Nirvana: From the Underground to a Pop Phenomenon

 
Kurt Cobain and his kitten, Olympia, 1989

Kurt Cobain and his kitten, Olympia, 1989

During the early 1990s, the world was going through several changes. With the advent of the internet and the improvement of radio and television technology, music and pop culture were beginning to build new communities of young people who shared the same styles, developing new ways of consuming, dressing, thinking, and making music. At that moment, new genres emerged, such as shoegaze, Britpop, riot grrrl, and grunge. 


The word "grunge" was American slang for "someone or something that is disgusting." Being translated into a music style, it hypocritically designated a movement notorious for its anger towards the world. The genre emerged as the voice of a generation, becoming a cultural phenomenon in a few years. Through a DIY punk posture, the genre was an attempt to create a new musical movement that symbolized the riot of a frustrated 90s youth.


With all that adolescent resentment, the grunge movement appeared as a way out for the disappointment-filled young people in the face of an exclusionary adult society who insisted on dictating their ways of life. The terrible cliché situation that many of the children living in Seattle were going through — kids with unbalanced families, divorced parents that always change from town to town, and no friends — resulted in a diffused feeling of hate accompanied by a desire for freedom. Thus, when you hear Kurt Cobain screaming “if you wouldn't mind I would like to blew” playing along with a heavy, distorted melody on a completely alternate tuning as the first line of Nirvana’s Bleach, you realize that what this generation wanted was to throw their world in the trash.

_TASK DIRECTIONS_.
Copy out the passage on Nirvana and the rise of grunge word for word, from its title through its final sentence.

_DATA FOR ANALYSIS_.
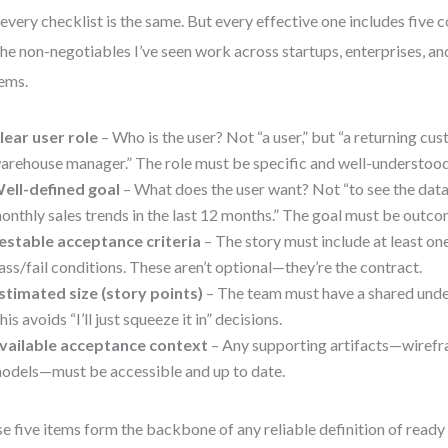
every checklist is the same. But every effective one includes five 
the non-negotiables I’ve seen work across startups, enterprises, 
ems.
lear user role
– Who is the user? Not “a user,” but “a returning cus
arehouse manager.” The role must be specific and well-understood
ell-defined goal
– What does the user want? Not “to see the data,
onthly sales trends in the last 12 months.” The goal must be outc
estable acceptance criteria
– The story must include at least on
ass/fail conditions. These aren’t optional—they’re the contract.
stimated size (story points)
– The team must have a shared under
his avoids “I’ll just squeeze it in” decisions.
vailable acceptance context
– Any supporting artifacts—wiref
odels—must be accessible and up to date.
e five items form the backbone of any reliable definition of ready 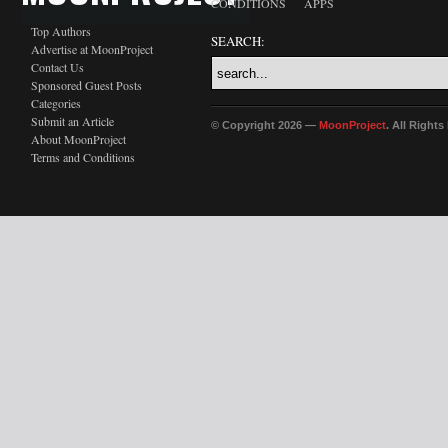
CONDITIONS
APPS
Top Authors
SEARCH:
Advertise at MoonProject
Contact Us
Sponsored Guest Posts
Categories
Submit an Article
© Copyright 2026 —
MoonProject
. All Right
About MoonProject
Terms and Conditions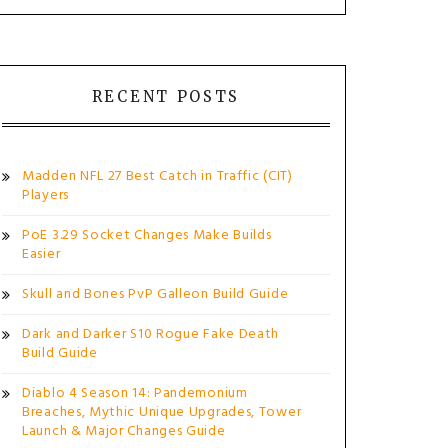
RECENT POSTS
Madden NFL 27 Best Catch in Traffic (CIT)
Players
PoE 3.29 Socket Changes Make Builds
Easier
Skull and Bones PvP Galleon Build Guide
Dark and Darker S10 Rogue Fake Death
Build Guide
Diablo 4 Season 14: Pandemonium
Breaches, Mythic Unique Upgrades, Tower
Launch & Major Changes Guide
---
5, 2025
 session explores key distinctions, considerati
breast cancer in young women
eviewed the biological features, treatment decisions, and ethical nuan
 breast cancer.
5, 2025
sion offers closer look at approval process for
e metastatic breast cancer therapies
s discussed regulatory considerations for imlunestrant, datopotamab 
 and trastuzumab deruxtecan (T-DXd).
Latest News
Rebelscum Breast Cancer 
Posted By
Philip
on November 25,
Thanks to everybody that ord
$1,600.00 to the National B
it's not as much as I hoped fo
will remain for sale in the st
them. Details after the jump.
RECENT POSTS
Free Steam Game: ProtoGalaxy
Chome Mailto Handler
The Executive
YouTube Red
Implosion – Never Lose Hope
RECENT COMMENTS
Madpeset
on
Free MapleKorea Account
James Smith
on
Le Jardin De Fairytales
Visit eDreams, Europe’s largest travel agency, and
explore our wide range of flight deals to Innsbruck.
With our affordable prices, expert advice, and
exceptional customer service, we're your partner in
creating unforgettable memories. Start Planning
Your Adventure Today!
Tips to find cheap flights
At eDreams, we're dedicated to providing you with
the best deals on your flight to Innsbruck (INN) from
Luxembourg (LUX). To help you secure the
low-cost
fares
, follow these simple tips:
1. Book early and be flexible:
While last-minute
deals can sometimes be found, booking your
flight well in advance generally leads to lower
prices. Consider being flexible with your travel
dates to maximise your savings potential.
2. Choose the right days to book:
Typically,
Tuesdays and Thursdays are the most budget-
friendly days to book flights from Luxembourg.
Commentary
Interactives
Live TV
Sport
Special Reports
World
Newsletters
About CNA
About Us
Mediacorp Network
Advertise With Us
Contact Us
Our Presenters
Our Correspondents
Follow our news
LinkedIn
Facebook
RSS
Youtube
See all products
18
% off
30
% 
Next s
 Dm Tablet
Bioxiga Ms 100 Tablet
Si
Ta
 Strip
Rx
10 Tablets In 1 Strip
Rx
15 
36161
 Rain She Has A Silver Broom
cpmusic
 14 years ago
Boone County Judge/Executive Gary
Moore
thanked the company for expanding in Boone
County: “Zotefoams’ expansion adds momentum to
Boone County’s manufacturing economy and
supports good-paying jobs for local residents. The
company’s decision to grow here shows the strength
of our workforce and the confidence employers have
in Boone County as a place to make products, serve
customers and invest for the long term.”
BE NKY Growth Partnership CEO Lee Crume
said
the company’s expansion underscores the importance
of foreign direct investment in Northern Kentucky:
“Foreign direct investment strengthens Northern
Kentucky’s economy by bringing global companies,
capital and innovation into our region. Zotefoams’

_SOLUTION FOR THIS EXERCISE_.
Nirvana: From the Underground to a Pop Phenomenon

 
Kurt Cobain and his kitten, Olympia, 1989

Kurt Cobain and his kitten, Olympia, 1989

During the early 1990s, the world was going through several changes. With the advent of the internet and the improvement of radio and television technology, music and pop culture were beginning to build new communities of young people who shared the same styles, developing new ways of consuming, dressing, thinking, and making music. At that moment, new genres emerged, such as shoegaze, Britpop, riot grrrl, and grunge. 


The word "grunge" was American slang for "someone or something that is disgusting." Being translated into a music style, it hypocritically designated a movement notorious for its anger towards the world. The genre emerged as the voice of a generation, becoming a cultural phenomenon in a few years. Through a DIY punk posture, the genre was an attempt to create a new musical movement that symbolized the riot of a frustrated 90s youth.


With all that adolescent resentment, the grunge movement appeared as a way out for the disappointment-filled young people in the face of an exclusionary adult society who insisted on dictating their ways of life. The terrible cliché situation that many of the children living in Seattle were going through — kids with unbalanced families, divorced parents that always change from town to town, and no friends — resulted in a diffused feeling of hate accompanied by a desire for freedom. Thus, when you hear Kurt Cobain screaming “if you wouldn't mind I would like to blew” playing along with a heavy, distorted melody on a completely alternate tuning as the first line of Nirvana’s Bleach, you realize that what this generation wanted was to throw their world in the trash.